Genetic testing for keratoconus risk prediction is improving.

Obtaining very large keratoconus datasets for a genome-wide association study is problematic, as few population studies include Scheimpflug imaging and severe keratoconus is relatively rare. As an alternative to performing genome-wide association studies of keratoconus directly, recent studies of quantitative corneal parameters have proven useful for improving our understanding of the biomechanisms underlying keratoconus. Because patients with keratoconus typically have thinner corneas, corneal central thickness (CCT) is directly relevant. Corneal resistance factor is also significantly decreased in eyes with keratoconus. A recent JAMA Ophthalmology study’s findings suggest an association between a CCT/corneal resistance factor polygenic risk score and improved accuracy in identifying the condition.

This multi-trait genome-wide association study included 105,427 participants from the UK Biobank, 18,307 from the Canadian Longitudinal Study on Aging and 17,803 from European ancestry CCT data from the International Glaucoma Genetics Consortium. A total of 369 corneal resistance factor loci and 233 CCT loci were identified, including 36 novel corneal resistance factor loci and 114 novel CCT loci. The researchers found that 29 corneal resistance factor loci and 24 CCT loci were associated with keratoconus. Polygenic risk scores were constructed using corneal resistance factor- and CCT-associated variants and published keratoconus variants.

What to work on: Reproduce the keratoconus passage between "Genetic testing for" and "identifying the condition.", inclusive. The records have no connection to the keratoconus passage.

Supplied material:
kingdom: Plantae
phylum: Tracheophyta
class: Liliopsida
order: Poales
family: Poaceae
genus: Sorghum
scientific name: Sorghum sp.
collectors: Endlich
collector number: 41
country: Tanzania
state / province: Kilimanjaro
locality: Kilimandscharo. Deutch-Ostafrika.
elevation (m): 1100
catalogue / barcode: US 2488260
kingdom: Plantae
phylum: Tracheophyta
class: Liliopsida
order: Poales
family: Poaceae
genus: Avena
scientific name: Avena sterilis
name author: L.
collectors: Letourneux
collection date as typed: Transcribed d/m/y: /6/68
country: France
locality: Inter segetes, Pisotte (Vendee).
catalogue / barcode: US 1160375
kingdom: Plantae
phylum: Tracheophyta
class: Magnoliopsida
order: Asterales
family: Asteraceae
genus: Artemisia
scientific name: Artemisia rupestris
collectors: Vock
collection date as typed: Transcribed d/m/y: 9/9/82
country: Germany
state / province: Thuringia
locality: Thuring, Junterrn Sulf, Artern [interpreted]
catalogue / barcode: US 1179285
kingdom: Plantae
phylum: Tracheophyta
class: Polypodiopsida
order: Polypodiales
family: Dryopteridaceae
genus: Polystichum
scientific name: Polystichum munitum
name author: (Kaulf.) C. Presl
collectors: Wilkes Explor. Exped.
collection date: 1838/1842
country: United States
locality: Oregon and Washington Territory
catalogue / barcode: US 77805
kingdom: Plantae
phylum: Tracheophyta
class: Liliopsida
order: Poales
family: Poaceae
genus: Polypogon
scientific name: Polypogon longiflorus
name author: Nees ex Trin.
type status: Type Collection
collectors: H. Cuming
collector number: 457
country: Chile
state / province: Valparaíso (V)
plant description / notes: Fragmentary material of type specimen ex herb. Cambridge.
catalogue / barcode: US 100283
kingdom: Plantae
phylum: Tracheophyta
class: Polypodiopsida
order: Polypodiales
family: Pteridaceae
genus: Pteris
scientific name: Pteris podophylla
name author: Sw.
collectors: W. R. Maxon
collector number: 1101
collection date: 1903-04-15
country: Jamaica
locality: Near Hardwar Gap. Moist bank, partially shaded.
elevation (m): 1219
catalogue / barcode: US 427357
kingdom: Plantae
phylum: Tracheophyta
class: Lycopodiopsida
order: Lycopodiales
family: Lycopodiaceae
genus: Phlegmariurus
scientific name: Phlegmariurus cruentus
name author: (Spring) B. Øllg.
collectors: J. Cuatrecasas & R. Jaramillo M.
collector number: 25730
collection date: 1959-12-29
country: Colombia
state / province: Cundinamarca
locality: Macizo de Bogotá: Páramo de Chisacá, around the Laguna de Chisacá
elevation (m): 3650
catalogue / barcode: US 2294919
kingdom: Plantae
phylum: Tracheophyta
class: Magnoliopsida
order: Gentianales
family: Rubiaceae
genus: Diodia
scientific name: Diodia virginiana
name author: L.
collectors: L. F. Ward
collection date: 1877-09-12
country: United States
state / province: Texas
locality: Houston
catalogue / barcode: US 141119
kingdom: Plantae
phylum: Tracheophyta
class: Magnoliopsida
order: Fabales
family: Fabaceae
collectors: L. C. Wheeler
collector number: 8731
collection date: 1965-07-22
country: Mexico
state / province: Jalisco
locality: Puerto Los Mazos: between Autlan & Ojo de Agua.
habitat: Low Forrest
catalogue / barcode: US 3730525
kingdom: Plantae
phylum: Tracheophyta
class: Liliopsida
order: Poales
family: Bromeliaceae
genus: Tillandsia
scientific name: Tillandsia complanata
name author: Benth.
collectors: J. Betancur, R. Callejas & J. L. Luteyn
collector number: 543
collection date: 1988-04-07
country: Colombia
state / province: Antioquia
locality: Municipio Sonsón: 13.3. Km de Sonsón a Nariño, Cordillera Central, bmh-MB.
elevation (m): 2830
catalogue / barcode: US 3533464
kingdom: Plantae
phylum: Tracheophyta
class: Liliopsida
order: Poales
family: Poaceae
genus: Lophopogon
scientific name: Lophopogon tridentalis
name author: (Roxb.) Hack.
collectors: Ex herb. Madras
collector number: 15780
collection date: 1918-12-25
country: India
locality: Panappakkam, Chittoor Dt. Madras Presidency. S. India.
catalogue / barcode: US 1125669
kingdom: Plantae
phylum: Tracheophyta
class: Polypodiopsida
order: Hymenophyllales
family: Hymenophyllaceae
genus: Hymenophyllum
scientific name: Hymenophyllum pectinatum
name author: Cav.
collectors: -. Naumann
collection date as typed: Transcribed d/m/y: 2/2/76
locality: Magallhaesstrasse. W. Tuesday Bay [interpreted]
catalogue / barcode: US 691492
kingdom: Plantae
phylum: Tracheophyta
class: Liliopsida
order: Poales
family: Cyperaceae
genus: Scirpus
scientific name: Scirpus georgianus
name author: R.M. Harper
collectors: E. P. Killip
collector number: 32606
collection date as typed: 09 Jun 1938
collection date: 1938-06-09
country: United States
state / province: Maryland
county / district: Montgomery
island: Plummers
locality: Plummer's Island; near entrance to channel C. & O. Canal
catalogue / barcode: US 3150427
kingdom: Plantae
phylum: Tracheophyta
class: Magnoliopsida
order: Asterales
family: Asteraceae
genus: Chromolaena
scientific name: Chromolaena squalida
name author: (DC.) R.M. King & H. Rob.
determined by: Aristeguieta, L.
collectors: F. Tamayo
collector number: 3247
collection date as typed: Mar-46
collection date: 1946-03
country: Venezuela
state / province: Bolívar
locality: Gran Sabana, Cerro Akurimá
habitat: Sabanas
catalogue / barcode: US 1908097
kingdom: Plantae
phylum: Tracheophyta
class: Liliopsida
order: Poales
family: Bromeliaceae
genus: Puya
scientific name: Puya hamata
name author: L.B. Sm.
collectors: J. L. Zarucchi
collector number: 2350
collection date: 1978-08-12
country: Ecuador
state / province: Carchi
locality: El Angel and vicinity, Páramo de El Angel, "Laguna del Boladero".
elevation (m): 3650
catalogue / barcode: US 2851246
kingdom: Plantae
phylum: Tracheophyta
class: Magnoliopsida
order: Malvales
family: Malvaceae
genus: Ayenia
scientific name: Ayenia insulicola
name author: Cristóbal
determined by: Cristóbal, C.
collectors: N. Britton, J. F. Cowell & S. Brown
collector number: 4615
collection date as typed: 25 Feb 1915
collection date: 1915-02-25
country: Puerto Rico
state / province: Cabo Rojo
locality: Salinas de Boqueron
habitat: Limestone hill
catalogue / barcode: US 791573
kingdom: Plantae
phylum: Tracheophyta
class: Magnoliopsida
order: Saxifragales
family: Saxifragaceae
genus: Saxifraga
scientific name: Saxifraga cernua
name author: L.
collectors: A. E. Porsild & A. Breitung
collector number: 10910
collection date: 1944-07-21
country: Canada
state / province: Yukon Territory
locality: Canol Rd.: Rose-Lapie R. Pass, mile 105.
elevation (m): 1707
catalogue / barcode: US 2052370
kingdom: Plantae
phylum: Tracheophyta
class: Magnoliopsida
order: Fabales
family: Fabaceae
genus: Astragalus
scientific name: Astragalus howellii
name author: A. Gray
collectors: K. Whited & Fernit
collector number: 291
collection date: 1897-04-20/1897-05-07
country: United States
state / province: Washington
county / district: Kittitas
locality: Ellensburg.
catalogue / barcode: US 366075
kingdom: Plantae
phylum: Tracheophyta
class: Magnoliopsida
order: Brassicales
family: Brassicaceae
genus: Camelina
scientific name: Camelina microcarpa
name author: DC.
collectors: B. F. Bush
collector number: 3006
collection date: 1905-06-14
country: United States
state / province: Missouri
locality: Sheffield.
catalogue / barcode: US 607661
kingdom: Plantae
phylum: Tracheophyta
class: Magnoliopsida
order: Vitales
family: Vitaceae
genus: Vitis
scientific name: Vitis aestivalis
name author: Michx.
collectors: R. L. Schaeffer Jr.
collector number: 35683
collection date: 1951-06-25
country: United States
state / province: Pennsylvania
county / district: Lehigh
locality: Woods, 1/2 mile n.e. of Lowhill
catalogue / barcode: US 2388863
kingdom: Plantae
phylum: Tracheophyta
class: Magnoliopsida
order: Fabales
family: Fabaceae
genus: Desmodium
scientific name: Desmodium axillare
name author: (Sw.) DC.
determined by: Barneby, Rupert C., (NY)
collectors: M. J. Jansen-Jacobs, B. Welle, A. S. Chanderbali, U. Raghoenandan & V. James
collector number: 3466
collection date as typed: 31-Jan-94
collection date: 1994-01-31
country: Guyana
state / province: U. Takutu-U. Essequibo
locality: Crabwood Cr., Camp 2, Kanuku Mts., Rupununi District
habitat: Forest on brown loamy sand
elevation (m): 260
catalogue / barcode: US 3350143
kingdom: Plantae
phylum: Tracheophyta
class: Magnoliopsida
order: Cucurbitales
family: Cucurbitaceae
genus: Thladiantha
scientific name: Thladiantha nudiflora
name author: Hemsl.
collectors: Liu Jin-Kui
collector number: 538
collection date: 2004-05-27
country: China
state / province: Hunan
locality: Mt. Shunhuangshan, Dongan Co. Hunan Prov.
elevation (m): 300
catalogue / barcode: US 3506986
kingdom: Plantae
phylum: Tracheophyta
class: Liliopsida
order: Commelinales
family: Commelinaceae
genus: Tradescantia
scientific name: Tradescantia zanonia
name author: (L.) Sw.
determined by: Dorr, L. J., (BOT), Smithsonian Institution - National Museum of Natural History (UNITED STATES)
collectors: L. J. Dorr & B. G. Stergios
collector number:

Written response:
Genetic testing for keratoconus risk prediction is improving.

Obtaining very large keratoconus datasets for a genome-wide association study is problematic, as few population studies include Scheimpflug imaging and severe keratoconus is relatively rare. As an alternative to performing genome-wide association studies of keratoconus directly, recent studies of quantitative corneal parameters have proven useful for improving our understanding of the biomechanisms underlying keratoconus. Because patients with keratoconus typically have thinner corneas, corneal central thickness (CCT) is directly relevant. Corneal resistance factor is also significantly decreased in eyes with keratoconus. A recent JAMA Ophthalmology study’s findings suggest an association between a CCT/corneal resistance factor polygenic risk score and improved accuracy in identifying the condition.